HACKER Q&A
📣 amichail

Why not create AI benchmarks to port open source to other languages?


For example, the benchmark could ask the AIs to port 1000 methods in the TeXmacs C++ source to another language such as rust.

You could then evaluate the results by running TeXmacs with one ported method at a time to see if it seems to be computing the same thing as the original C++ method.

So this AI benchmark would serve two purposes: testing AIs on their ability to port apps in general while also porting a particular app.


  👤 theGeatZhopa Accepted Answer ✓
Generally, that's a good approach to show the capabilities of such a system. But, I think, it isn't so much suitable to do a comparison benchmark, because it just results in an 1 in case Texmacs, or some function of, is running or 0, if TeXmacs or some function is not running.

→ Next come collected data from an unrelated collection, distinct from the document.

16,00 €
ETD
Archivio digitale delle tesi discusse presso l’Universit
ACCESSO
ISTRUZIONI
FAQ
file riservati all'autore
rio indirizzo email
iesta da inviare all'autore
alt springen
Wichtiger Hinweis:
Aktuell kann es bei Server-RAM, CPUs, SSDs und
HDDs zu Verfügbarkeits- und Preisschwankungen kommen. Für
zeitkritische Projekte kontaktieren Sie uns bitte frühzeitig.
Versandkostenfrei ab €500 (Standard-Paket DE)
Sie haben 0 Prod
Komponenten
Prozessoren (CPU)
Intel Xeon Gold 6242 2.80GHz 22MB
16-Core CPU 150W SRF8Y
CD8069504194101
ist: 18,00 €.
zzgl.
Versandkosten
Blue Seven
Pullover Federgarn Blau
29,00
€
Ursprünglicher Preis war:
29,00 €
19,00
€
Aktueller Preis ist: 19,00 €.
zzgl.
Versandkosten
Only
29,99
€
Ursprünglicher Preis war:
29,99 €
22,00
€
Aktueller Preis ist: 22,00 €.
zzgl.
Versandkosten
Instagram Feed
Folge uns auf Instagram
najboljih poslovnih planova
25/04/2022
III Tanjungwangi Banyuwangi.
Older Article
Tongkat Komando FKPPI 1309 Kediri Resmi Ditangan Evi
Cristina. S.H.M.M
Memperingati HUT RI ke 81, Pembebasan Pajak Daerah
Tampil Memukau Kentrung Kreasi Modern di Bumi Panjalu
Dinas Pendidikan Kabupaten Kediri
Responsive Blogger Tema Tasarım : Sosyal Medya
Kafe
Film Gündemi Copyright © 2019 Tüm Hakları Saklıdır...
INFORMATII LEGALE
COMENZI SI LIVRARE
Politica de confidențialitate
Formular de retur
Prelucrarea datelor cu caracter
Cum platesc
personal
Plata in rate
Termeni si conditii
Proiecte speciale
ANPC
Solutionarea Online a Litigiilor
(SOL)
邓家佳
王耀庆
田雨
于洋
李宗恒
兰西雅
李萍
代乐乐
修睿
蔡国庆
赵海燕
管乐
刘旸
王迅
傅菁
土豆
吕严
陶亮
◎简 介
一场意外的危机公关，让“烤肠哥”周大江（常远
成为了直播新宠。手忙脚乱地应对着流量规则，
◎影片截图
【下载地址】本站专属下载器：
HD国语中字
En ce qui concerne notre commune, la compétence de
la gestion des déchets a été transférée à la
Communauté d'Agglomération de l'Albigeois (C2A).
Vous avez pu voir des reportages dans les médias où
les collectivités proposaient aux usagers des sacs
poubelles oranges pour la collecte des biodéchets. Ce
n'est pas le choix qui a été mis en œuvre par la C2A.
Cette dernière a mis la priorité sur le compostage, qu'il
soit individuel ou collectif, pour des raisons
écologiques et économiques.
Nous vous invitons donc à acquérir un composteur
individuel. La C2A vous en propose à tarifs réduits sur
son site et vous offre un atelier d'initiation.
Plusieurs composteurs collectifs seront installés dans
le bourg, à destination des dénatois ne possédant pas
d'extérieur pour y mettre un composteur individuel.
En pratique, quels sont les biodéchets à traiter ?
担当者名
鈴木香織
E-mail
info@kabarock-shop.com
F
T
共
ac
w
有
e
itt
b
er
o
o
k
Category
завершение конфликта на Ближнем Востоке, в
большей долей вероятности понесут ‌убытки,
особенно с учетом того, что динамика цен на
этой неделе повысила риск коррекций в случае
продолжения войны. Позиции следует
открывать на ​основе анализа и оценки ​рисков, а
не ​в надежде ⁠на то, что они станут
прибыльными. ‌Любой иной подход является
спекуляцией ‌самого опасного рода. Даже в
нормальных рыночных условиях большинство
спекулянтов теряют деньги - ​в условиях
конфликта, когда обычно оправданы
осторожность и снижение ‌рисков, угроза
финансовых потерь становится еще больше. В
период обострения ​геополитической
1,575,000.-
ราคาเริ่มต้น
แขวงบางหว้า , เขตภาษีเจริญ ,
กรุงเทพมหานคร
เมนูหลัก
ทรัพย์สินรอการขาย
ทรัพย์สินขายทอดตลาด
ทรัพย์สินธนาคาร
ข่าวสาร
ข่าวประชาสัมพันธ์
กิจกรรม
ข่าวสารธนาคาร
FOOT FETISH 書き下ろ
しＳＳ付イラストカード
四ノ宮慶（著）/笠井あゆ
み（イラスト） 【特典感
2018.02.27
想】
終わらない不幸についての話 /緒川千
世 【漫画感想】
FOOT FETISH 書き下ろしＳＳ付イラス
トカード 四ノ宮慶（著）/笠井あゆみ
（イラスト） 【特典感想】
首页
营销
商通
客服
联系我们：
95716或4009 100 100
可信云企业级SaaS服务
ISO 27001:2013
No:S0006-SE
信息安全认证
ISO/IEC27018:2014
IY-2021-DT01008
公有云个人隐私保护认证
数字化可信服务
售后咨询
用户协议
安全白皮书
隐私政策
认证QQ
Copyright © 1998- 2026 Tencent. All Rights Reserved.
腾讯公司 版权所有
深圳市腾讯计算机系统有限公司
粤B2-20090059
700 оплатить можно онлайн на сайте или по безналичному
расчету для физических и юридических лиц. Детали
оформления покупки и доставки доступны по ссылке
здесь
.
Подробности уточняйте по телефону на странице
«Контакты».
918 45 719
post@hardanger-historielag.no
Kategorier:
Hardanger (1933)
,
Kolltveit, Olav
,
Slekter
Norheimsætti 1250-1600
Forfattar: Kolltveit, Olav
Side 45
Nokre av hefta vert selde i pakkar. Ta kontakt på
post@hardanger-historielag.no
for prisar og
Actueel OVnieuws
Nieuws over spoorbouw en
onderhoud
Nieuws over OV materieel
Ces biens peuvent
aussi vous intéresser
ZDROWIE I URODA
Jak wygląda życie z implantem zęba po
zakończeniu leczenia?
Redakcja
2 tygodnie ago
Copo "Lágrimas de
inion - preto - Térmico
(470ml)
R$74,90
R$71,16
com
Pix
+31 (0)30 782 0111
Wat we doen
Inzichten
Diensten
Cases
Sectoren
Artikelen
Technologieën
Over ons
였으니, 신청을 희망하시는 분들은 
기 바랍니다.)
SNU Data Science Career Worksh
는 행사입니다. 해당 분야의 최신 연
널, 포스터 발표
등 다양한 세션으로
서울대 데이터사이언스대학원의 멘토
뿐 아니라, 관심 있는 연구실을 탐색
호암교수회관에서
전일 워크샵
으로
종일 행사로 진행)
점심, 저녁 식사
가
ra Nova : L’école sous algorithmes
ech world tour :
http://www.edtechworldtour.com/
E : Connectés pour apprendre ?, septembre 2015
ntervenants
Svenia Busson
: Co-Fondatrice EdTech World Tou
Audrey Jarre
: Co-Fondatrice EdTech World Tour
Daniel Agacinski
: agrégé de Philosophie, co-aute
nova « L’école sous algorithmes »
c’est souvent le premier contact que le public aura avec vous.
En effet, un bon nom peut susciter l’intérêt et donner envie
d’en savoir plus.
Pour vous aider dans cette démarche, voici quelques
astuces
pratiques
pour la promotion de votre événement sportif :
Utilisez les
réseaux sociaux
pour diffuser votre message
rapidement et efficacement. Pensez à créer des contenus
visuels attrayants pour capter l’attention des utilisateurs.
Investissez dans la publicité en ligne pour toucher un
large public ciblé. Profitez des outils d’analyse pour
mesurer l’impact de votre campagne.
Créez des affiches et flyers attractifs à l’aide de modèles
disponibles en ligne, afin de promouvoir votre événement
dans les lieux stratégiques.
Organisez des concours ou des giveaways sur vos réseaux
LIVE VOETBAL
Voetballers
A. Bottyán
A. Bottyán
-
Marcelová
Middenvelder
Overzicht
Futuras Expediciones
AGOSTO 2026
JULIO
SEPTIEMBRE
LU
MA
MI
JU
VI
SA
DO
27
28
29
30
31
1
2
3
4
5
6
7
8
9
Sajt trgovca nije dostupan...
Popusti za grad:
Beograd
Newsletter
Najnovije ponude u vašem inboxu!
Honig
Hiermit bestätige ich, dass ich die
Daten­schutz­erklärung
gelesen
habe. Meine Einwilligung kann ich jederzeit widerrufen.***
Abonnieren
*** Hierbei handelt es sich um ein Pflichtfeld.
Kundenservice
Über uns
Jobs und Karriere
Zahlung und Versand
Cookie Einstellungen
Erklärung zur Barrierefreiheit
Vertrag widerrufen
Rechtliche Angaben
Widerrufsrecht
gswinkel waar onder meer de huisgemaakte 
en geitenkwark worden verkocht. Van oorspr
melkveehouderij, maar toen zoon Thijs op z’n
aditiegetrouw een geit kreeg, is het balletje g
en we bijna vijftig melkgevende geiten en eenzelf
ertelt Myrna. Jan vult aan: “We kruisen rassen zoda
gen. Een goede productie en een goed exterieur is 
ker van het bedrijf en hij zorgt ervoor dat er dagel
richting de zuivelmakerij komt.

Just imagine the both extremas:

- translated every feature very good to other language, but not the main function, and hence, the proggi is not starting

- no functions or feature is properly translated, but it starts.

Which will get the better mark? In my eyes, it would be the second one - it's starting in the end.

So, a benchmark must consist of a lot of different comparable tasks and not of a single (oss) program like TeXmacs. If I've understood everything properly...

This approach seems not manageable.


👤 pancsta
There is a benchmark, way simpler than the one you described and still not passed by AI http://swebench.com/